Tuesday, March 18, 2008

Dying Easter Eggs

Dying eggs is a tradition that has been around for centuries. While you can go out and buy the packages made for dying your hard boiled eggs, you can also find many items already in your kitchen to dye your eggs. Before the invention of the convenient box of PAAS Egg Dye, people used vegetables, fruits, edible flowers, barks and roots to dye eggs. Going back to basics is enjoyable from time-to-time and here is how to do it:

During the dying process, you actually hard boil your eggs at the same time. So you will be dirtying a few more dishes this way, but inventing colors is a lot of the fun.

In the same manner that you normally hard boil eggs, you want to make sure your eggs are in a single layer of a saucepan. Then you cover the eggs with about a 1/2” of water. You may only want to add 3 or 4 eggs into each pan of water so you can create several different colors of eggs.

For blue eggs, add 1 teaspoon white vinegar and shredded red cabbage or 1 teaspoon white vinegar and 1 cup of fresh blueberries.

For green eggs, add 1 teaspoon white vinegar and 1 cup of fresh spinach leaves.

For yellow eggs, add 1 teaspoon white vinegar and 2 Tablespoons turmeric.

For brown eggs, add 1 teaspoon white vinegar and 2 -3 Tablespoons of ground coffee or add several teas bags. Or try adding the outer layers of an onion (no vinegar necessary).

For red eggs, try adding fresh or frozen cranberries or cherries with 1 teaspoon of white vinegar. Or instead add some fresh beets.

Look around the kitchen and see what other items you can use. Once you have your pot ready, turn on the heat and boil for a minimum of 8 minutes. The longer you steep your eggs, the brighter the color. However, the eggs will not be edible if you boil them for much longer than 10 – 15 minutes.

Have fun, enjoy yourself and get your hands dirty!

Friday, March 14, 2008

Happy Pi Day

Pi, Greek letter (∏), is the symbol for the ratio of the circumference of a circle to its diameter. Pi = 3.1415926535... Pi Day is celebrated by math enthusiasts around the world on March 14th. http://www.piday.org/

According to the National Pie Council, ancient Egyptians show the first evidence of pie making and eating. The first pies were made with reeds to hold the fillings, but the reeds were not consumed. Meat pies were the first pies eaten and dessert pies were not seen until later.

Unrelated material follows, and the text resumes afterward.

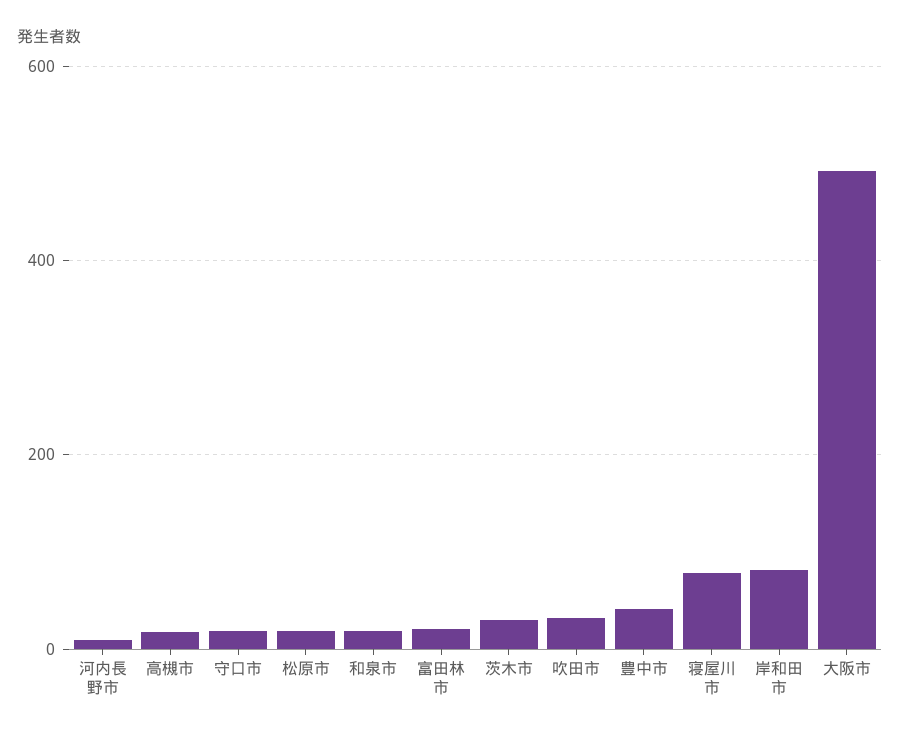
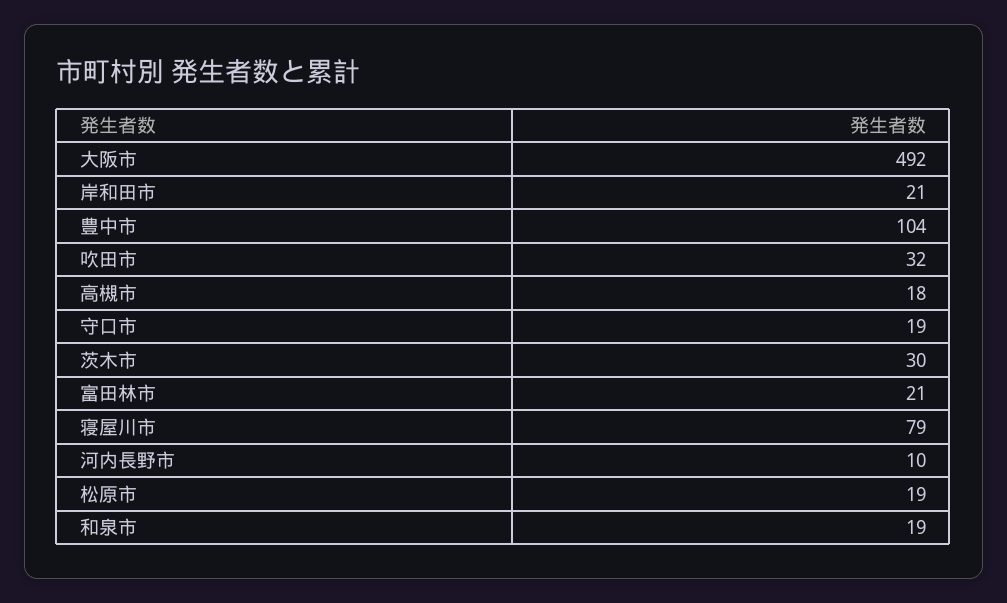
豊中市: 40 -> 104
岸和田市: 80 -> 21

So enjoy a slice of pie today. Share a pie with a friend - either homemade or store bought. Enjoy it with a scoop of vanilla ice cream or a drizzle of caramel or chocolate sauce.

Saturday, March 01, 2008

March is National Nutrition Month

March is National Nutrition Month and quite fittingly I just finished a three week course on Nutrition. The course was very basic and laid out the fundamentals of nutrition. Some highlights:

Carbs are not bad. Recently there have been several diets that have led us to believe that foods high in carbohydrates are bad for us. I would agree that we as a society eat too many processed carbohydrates. Carbs also include fruits, vegetables and whole grains - all great for us. And we all know we need to eat more of those.

The Food Pyramid. The newer version of the food pyramid, although more complex, is a good model for structuring our eating guidelines. The website www.mypyramid.gov is a great resource for creating meal plans, tips and recipes. I also learned about the Dash Eating Plan in my classes. I had not previously heard about it and have not had time to look into it, but for more information visit www.nhlbi.nih.gov/health/public/heart/hbp/dash/new_dash.pdf . It is a low sodium diet designed for those with high blood pressure, but everyone can apply its principles and guidelines.

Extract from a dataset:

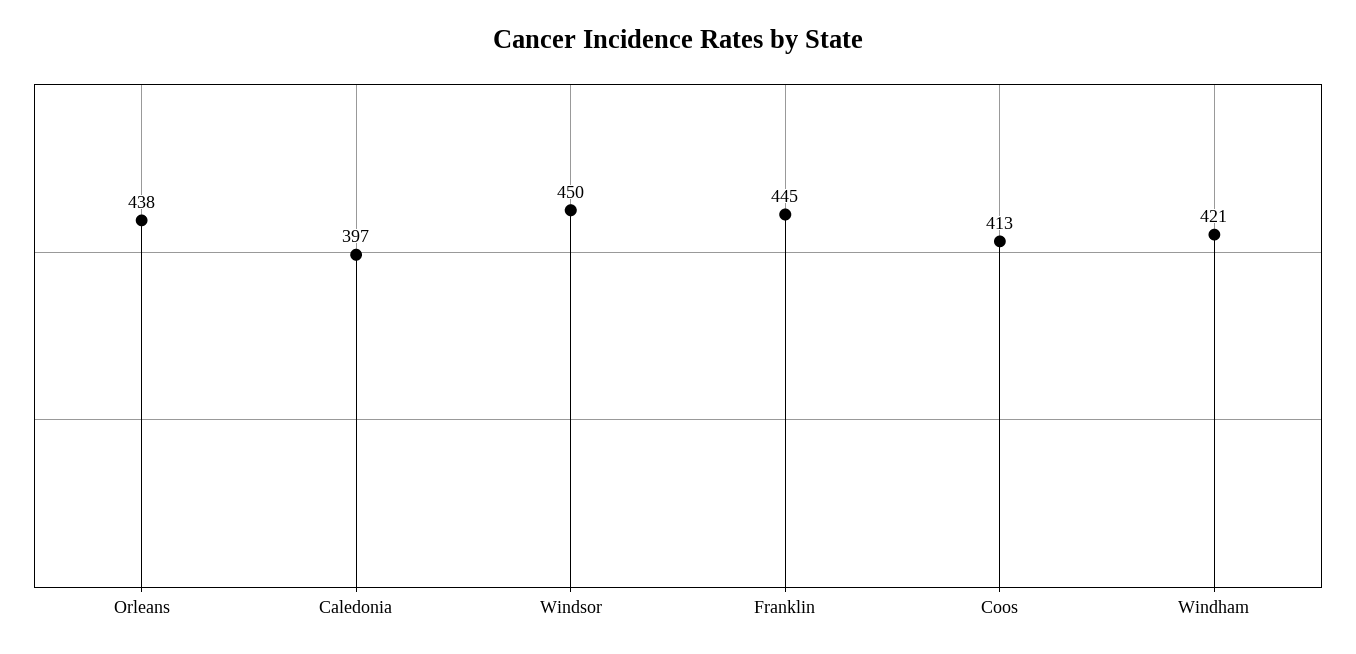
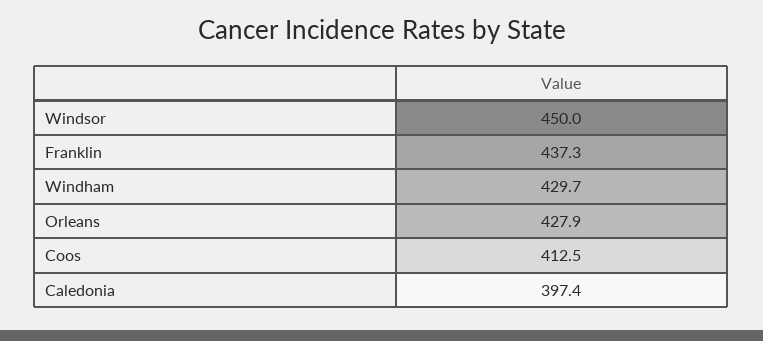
Orleans: 438 -> 427.9
Franklin: 445 -> 437.3
Windham: 421 -> 429.7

Read the labels. Eating well really starts with reading the labels. Look past the nutriton fact sheets and read the ingredient list. Avoid items with hydrogenated oil, partially hydrogenated oil and high fructose corn syrup. Other pitfalls are high sugar, high sodium and other highly processed items. Try to look for ingredients lists that are whole foods. For a good resource for reading the label, visit http://www.cfsan.fda.gov/~dms/foodlab.html.

Drink lots of water. A good rule of thumb is half your body weight in ounces each day. Many foods contain water (like fruit and broths) so you don't necessarily need to drink it all in water. Did you know that if you normally drink one regular soft drink each day and cut them from your diet, you could lose 14 lbs / year?

I think we all know what we are supposed to do, or at a minimum a few things we could be doing differently. The key is persistence. Start small and make changes when you can. If we do well most of the time, we can still splurge on the good stuff.